Task item - Output the records verbatim from their first line through the line containing "2 noches de alojamiento en Hanói.", including that line, and nothing else.

================

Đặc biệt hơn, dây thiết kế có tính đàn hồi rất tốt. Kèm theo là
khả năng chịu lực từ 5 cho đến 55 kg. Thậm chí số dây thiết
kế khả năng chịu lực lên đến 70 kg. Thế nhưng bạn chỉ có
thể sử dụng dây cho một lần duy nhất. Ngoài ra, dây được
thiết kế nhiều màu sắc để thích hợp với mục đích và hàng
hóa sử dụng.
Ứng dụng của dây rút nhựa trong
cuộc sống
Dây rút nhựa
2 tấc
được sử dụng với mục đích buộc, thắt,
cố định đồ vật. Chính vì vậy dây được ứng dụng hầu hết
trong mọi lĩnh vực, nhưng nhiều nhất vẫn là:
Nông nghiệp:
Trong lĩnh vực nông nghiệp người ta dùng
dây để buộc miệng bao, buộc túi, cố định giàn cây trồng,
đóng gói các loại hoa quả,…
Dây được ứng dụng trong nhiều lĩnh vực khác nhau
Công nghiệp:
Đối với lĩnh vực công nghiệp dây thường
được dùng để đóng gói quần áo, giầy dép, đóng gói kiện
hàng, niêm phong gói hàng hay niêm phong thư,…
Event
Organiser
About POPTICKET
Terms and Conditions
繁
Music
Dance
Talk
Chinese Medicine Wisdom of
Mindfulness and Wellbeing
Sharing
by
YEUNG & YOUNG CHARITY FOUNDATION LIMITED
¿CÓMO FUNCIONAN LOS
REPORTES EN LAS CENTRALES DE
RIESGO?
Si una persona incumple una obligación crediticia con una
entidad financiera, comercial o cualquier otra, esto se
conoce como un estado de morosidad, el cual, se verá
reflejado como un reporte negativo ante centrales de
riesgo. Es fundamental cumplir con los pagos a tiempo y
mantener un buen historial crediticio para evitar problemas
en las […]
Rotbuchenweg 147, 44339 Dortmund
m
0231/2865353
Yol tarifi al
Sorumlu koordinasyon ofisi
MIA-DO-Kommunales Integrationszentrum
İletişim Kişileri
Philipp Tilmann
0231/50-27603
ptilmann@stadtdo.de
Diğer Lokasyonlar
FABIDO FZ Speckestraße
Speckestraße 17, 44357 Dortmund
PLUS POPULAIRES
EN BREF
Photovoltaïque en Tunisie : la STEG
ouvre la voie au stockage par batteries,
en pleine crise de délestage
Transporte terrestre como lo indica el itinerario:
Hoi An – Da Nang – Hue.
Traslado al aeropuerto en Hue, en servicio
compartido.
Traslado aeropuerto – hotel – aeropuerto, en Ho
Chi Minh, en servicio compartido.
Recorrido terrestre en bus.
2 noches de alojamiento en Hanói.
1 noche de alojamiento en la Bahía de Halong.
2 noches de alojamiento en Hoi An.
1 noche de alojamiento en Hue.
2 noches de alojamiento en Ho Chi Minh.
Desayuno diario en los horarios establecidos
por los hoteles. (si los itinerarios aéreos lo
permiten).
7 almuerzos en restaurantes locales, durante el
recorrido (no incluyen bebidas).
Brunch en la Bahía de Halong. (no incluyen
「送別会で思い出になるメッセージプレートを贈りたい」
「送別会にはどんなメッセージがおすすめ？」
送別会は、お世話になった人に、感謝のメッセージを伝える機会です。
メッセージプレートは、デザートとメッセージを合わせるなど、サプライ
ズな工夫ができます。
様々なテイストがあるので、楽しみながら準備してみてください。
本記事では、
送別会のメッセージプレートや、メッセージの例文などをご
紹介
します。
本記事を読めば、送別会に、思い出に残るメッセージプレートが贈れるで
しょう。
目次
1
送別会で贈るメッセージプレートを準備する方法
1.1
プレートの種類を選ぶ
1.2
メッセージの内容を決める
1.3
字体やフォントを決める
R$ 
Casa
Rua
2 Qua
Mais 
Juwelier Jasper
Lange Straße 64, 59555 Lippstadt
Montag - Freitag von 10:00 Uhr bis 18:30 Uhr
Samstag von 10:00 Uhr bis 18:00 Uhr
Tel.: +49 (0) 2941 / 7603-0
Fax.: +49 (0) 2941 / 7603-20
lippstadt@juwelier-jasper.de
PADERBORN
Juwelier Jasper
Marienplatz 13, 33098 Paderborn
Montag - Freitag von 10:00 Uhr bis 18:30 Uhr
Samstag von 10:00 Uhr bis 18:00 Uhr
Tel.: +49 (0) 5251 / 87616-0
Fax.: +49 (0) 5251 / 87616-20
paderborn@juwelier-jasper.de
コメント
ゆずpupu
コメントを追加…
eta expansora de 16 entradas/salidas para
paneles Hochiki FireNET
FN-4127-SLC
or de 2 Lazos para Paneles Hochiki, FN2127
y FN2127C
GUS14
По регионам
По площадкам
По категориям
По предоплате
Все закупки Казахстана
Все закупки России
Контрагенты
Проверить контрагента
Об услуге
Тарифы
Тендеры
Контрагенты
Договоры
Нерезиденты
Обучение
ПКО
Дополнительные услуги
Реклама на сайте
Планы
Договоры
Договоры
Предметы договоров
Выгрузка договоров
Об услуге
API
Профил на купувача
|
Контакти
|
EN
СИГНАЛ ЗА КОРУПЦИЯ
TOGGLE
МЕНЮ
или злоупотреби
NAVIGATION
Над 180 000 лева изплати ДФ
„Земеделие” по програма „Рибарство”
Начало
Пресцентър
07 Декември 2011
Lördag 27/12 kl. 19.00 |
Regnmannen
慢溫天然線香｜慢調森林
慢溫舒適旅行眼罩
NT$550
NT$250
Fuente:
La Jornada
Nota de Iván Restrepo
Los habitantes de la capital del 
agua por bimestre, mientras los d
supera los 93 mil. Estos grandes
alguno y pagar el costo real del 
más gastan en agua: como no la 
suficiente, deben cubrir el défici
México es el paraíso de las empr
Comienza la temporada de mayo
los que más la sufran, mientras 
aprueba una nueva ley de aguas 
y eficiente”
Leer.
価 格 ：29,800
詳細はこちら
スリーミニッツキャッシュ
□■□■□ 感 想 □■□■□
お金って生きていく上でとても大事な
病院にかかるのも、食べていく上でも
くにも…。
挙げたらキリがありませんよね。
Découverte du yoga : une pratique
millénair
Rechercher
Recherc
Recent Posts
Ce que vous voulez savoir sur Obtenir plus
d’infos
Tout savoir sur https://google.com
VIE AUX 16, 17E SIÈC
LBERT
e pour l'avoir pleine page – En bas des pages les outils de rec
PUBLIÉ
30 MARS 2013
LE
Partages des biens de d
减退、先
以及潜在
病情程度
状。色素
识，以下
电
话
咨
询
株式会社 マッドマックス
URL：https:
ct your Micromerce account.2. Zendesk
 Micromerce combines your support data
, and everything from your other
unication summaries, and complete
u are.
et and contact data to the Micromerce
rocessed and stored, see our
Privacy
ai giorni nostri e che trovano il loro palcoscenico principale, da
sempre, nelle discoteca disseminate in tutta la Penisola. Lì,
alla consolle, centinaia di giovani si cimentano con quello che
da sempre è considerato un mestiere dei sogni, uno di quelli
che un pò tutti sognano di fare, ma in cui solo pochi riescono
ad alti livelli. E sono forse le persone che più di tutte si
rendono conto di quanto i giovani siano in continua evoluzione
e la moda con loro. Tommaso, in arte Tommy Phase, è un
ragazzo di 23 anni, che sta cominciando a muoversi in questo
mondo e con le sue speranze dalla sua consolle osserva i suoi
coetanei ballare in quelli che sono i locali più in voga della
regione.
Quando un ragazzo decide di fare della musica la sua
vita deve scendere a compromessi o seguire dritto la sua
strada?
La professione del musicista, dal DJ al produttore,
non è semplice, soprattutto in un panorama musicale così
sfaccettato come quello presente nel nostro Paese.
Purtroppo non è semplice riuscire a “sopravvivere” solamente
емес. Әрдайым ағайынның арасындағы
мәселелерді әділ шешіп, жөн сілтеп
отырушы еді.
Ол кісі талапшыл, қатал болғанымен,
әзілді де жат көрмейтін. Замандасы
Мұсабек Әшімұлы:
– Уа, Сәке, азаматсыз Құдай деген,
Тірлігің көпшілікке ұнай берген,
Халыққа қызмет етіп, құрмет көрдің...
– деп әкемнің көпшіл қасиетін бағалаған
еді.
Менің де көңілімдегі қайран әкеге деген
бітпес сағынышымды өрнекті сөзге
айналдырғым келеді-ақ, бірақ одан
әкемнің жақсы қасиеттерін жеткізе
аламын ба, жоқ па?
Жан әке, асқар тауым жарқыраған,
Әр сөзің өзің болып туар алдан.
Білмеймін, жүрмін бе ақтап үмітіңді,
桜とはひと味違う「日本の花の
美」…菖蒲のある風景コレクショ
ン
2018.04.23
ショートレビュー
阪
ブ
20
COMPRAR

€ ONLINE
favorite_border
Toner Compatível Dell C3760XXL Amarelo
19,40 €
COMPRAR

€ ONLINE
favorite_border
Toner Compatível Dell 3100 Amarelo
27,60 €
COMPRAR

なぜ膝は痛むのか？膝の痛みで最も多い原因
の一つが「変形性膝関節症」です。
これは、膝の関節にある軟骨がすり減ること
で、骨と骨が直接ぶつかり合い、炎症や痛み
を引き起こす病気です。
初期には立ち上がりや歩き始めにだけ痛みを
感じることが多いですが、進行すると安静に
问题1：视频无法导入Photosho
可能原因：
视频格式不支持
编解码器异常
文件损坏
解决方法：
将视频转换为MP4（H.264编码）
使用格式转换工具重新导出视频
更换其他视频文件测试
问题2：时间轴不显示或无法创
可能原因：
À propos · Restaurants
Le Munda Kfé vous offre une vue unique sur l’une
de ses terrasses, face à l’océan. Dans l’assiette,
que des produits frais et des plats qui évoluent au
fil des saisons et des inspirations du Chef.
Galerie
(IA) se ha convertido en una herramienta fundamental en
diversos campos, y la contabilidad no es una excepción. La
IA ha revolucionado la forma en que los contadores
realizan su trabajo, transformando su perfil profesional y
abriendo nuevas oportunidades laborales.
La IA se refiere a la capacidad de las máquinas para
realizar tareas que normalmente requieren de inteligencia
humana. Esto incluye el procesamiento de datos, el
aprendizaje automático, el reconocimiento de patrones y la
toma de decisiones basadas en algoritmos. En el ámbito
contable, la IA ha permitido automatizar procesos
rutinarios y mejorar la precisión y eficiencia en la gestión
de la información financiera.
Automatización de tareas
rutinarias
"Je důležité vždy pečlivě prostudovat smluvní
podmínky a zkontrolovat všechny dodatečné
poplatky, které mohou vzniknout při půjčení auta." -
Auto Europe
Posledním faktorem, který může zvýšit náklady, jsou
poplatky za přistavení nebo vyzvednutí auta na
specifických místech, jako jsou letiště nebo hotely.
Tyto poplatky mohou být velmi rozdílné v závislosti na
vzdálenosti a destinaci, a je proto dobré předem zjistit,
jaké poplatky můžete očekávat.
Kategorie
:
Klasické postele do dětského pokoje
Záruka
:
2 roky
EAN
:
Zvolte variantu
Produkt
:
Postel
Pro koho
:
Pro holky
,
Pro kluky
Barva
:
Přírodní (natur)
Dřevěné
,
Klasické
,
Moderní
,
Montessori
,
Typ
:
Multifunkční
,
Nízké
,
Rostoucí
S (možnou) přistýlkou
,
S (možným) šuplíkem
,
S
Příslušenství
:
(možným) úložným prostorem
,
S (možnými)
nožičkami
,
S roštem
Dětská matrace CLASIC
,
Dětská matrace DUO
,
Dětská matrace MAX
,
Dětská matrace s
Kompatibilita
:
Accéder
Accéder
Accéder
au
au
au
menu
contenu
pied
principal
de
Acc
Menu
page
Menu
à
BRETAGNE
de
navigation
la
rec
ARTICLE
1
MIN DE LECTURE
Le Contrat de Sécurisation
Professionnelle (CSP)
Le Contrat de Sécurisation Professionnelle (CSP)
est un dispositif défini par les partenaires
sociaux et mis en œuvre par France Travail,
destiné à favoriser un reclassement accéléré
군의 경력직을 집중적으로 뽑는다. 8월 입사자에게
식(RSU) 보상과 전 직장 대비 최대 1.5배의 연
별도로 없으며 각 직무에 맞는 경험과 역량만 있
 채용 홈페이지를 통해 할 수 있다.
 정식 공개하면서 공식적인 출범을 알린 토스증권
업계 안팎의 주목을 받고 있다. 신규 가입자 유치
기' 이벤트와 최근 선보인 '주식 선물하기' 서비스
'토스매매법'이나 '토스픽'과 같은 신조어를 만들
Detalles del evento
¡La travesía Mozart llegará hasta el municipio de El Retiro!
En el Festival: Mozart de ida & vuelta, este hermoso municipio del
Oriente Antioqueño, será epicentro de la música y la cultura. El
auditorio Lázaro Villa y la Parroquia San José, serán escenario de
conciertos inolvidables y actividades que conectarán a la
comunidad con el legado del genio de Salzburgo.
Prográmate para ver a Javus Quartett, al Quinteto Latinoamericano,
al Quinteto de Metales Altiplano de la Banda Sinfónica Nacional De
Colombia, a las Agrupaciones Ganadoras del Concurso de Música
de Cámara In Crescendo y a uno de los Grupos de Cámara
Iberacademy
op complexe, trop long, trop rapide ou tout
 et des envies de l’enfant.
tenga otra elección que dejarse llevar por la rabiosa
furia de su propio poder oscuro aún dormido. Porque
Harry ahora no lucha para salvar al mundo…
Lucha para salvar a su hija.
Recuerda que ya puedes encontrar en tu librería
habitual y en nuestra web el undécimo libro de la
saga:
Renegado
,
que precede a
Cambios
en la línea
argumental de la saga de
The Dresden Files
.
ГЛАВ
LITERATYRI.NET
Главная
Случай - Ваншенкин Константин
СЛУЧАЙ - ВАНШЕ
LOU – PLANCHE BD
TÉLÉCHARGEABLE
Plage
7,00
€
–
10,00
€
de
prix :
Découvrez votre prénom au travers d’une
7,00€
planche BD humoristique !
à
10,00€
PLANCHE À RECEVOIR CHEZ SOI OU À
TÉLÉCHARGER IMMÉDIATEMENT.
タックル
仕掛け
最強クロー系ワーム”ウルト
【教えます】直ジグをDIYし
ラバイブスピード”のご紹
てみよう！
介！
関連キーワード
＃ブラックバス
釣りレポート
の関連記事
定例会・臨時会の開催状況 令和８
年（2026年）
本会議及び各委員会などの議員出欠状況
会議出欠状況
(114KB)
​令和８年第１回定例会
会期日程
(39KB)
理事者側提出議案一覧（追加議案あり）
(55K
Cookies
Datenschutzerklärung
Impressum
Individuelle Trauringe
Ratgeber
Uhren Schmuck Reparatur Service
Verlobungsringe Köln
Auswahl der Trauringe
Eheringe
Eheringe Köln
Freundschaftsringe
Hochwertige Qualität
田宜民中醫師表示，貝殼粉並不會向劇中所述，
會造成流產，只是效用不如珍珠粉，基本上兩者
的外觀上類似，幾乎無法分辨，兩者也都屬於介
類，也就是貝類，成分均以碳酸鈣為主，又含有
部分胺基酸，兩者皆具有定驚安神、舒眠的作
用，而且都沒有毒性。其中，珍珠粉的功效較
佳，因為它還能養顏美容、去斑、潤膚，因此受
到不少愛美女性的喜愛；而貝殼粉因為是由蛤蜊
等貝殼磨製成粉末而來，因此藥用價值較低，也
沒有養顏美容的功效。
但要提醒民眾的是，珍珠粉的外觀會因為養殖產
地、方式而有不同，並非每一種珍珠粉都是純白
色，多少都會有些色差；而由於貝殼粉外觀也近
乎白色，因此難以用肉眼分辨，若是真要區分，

================

Reply -
Đặc biệt hơn, dây thiết kế có tính đàn hồi rất tốt. Kèm theo là
khả năng chịu lực từ 5 cho đến 55 kg. Thậm chí số dây thiết
kế khả năng chịu lực lên đến 70 kg. Thế nhưng bạn chỉ có
thể sử dụng dây cho một lần duy nhất. Ngoài ra, dây được
thiết kế nhiều màu sắc để thích hợp với mục đích và hàng
hóa sử dụng.
Ứng dụng của dây rút nhựa trong
cuộc sống
Dây rút nhựa
2 tấc
được sử dụng với mục đích buộc, thắt,
cố định đồ vật. Chính vì vậy dây được ứng dụng hầu hết
trong mọi lĩnh vực, nhưng nhiều nhất vẫn là:
Nông nghiệp:
Trong lĩnh vực nông nghiệp người ta dùng
dây để buộc miệng bao, buộc túi, cố định giàn cây trồng,
đóng gói các loại hoa quả,…
Dây được ứng dụng trong nhiều lĩnh vực khác nhau
Công nghiệp:
Đối với lĩnh vực công nghiệp dây thường
được dùng để đóng gói quần áo, giầy dép, đóng gói kiện
hàng, niêm phong gói hàng hay niêm phong thư,…
Event
Organiser
About POPTICKET
Terms and Conditions
繁
Music
Dance
Talk
Chinese Medicine Wisdom of
Mindfulness and Wellbeing
Sharing
by
YEUNG & YOUNG CHARITY FOUNDATION LIMITED
¿CÓMO FUNCIONAN LOS
REPORTES EN LAS CENTRALES DE
RIESGO?
Si una persona incumple una obligación crediticia con una
entidad financiera, comercial o cualquier otra, esto se
conoce como un estado de morosidad, el cual, se verá
reflejado como un reporte negativo ante centrales de
riesgo. Es fundamental cumplir con los pagos a tiempo y
mantener un buen historial crediticio para evitar problemas
en las […]
Rotbuchenweg 147, 44339 Dortmund
m
0231/2865353
Yol tarifi al
Sorumlu koordinasyon ofisi
MIA-DO-Kommunales Integrationszentrum
İletişim Kişileri
Philipp Tilmann
0231/50-27603
ptilmann@stadtdo.de
Diğer Lokasyonlar
FABIDO FZ Speckestraße
Speckestraße 17, 44357 Dortmund
PLUS POPULAIRES
EN BREF
Photovoltaïque en Tunisie : la STEG
ouvre la voie au stockage par batteries,
en pleine crise de délestage
Transporte terrestre como lo indica el itinerario:
Hoi An – Da Nang – Hue.
Traslado al aeropuerto en Hue, en servicio
compartido.
Traslado aeropuerto – hotel – aeropuerto, en Ho
Chi Minh, en servicio compartido.
Recorrido terrestre en bus.
2 noches de alojamiento en Hanói.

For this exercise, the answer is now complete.